Fair enough. I placed my last four shots from the Barret into the pulsating chest of this thing and I'm not sure it noticed. Okay, silver meant doo-doo to the Wiggling Wonder.

Stepping in close, Father Mike butt-stroked the beast in the face with the wooden stock of his shotgun. Wood affected a lot of supernaturals. A whipping tentacle slammed the big priest aside to crash into a tool locker. Donaher went limp on the floor, blood flowing from his face. A no-go on the wood, then.

Her wrist jerked and Mindy buried a knife into its body. Then added a couple of throwing stars.
Nada
. Jessica peppered it with assorted 9mm rounds, but lead, steel, wood, silver and phosphorus had no noticeable effect. Except maybe slow it down a bit with all that weighty metal tucked inside.

"Cadillac Seville!” George announced, flipping the Masterson to full auto. But the fiery stream shells merely vanished into the body of the weird aquatic beast.

Scrambling to the moaning priest, I pulled open his cassock. Strapped around his chest was a bulky vest made completely of pockets, each numbered and containing a shotgun shell. Since we were fighting were-creatures Donaher had requisitioned a full bane collection. Good move.

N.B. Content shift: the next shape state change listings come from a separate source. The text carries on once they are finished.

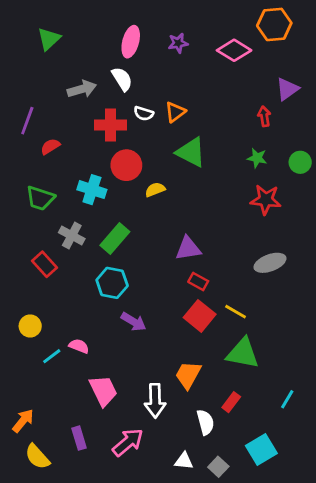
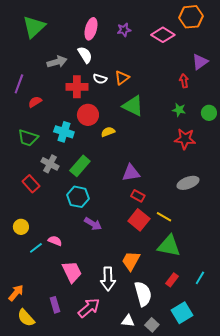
green triangle: (49, 39) -> (34, 27), size x1.4
red rectangle: (231, 402) -> (172, 280), moved
white semicircle: (205, 422) -> (143, 294), size x1.4

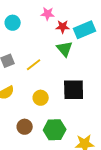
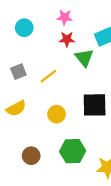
red star: (63, 27) -> (67, 39), moved
brown circle: (25, 127) -> (31, 156), moved

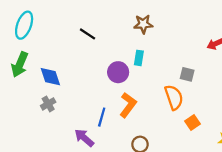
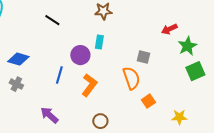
blue diamond: (50, 77) -> (18, 59), turned -55
gray cross: (48, 104) -> (16, 84), turned -32
blue line: (102, 117) -> (59, 75), moved

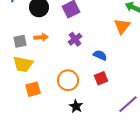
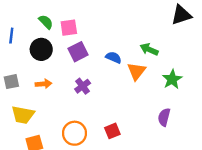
gray square: (20, 41) -> (11, 82), moved
blue semicircle: (100, 55) -> (114, 57), moved

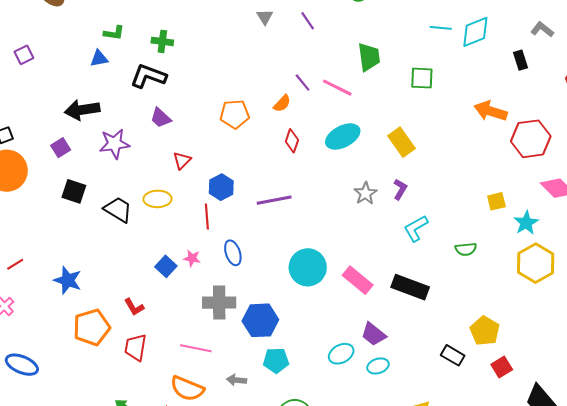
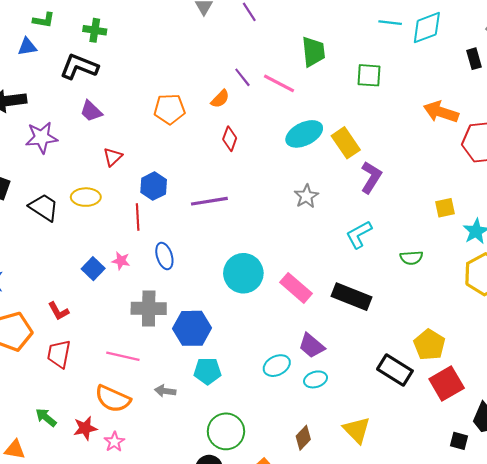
cyan ellipse: (343, 136) -> (304, 134), moved
purple L-shape: (400, 189) -> (371, 177), moved, size x1.4
black rectangle: (453, 355) -> (395, 370), size x1.4
red square: (502, 367) -> (447, 383), size x1.5

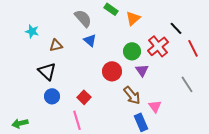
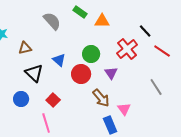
orange triangle: (133, 18) -> (102, 21), turned 42
blue triangle: (90, 40) -> (59, 60), moved
red line: (193, 48) -> (162, 51), turned -30
green circle: (132, 51) -> (91, 54), moved
black triangle: (47, 71) -> (34, 73), moved

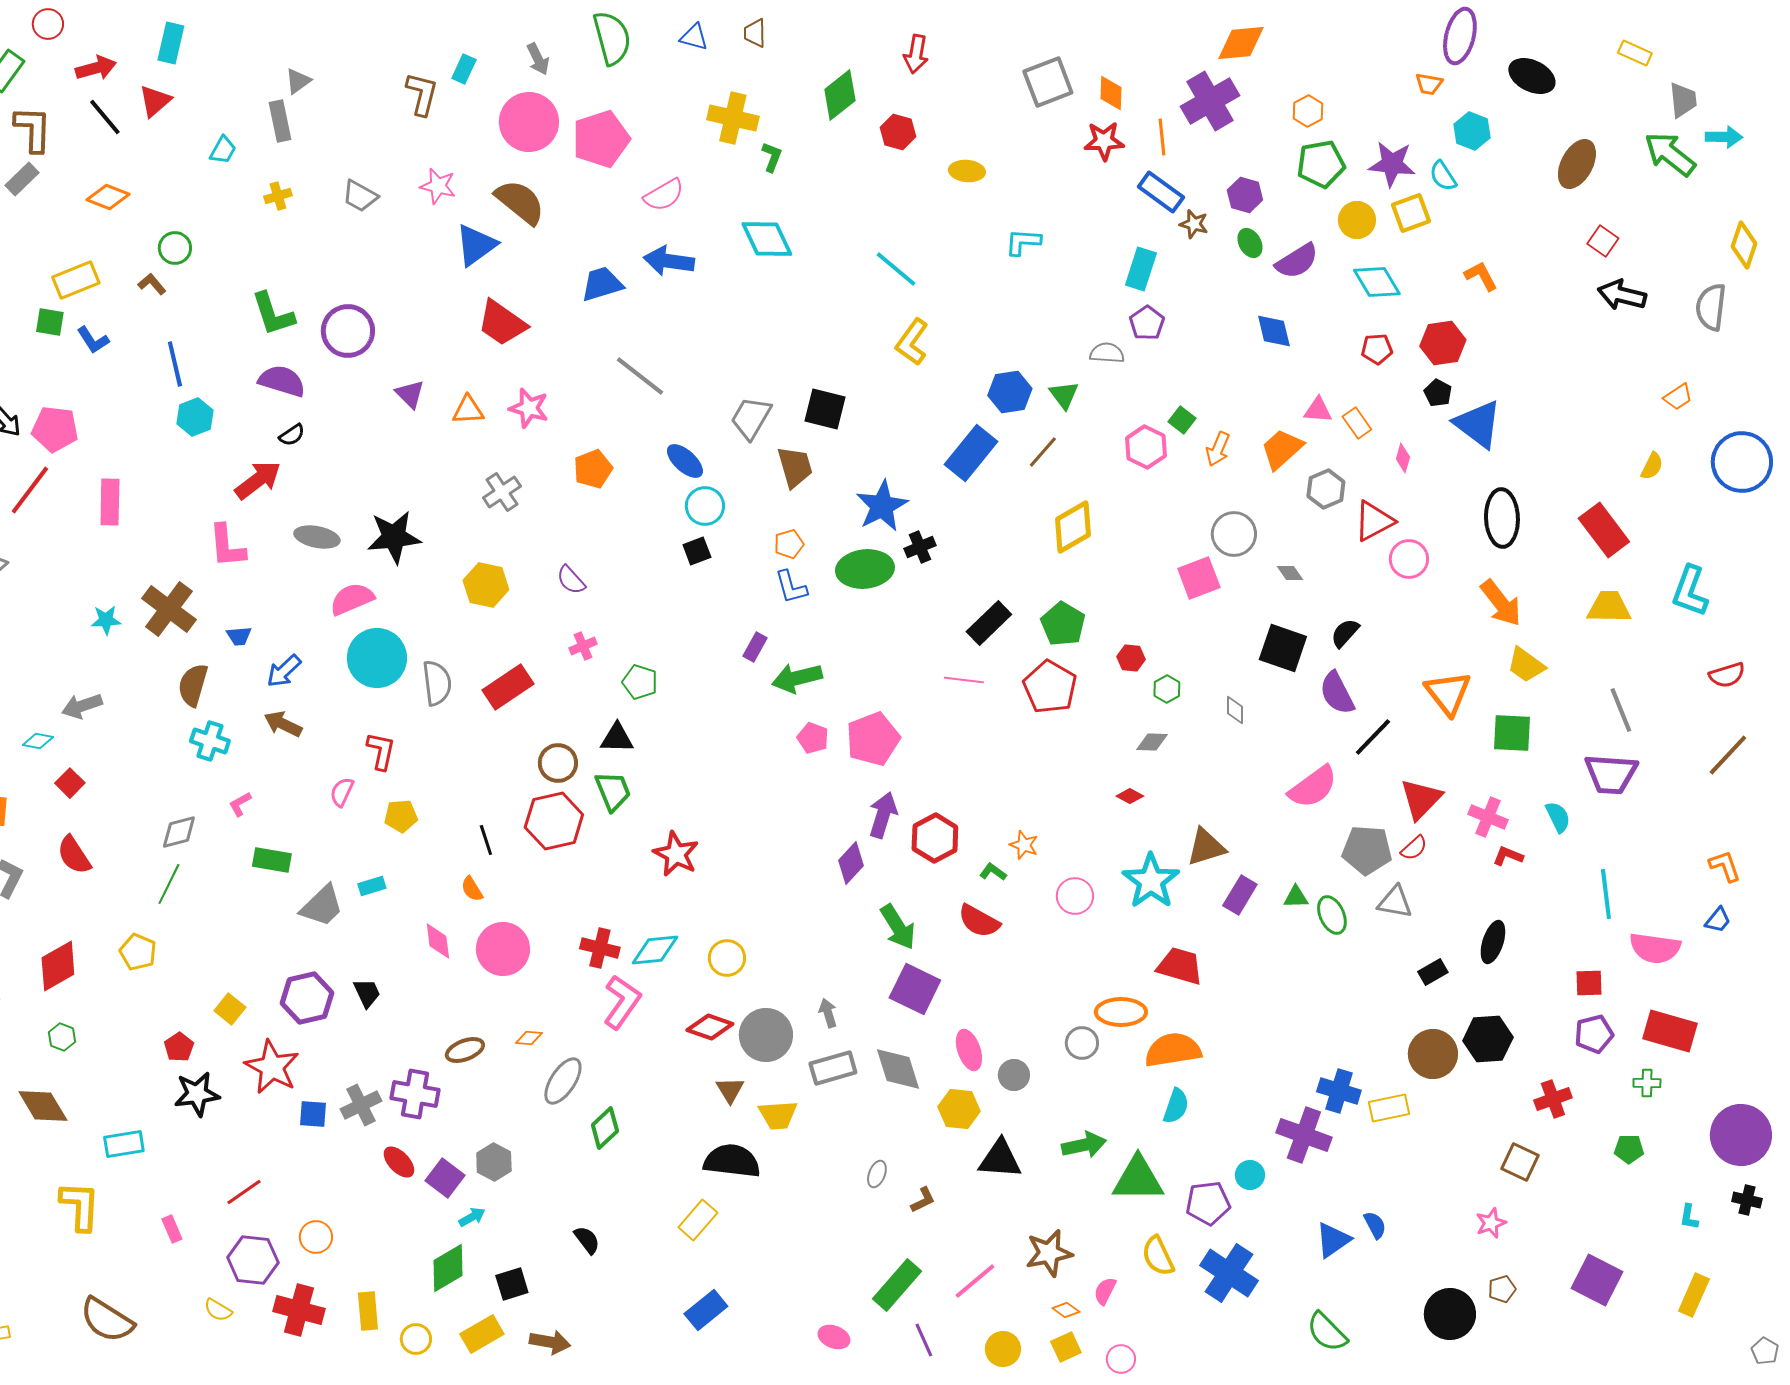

These shells did not contain lead pellets or steel shot, but every known type of natural substance which had a negative effect on evil supernaturals: wolfbane leaves, dragonbane bark, salt, silver filings, garlic powder, thorns from a wild white rose, sawdust, mandrake root, minced bat wing, dried dodo droppings, essence of newt, powdered thulium, shredded income tax forms and instant coffee. The real stuff. No decaf. That didn't do anything to anybody.

Mindy cut off a tentacle. The bodiless limb wrapped itself around her torso and started to squeeze.

In a flat pocket was a tiny booklet and I fast read the enclosed bane chart: shrew, skunk, Shriner, oh hell, octopus was the closet we had to a squid. Was an octopus a relative of a squid? What was a squid anyway? A mollusk? Isn't that in the clam family? Only one way to find out.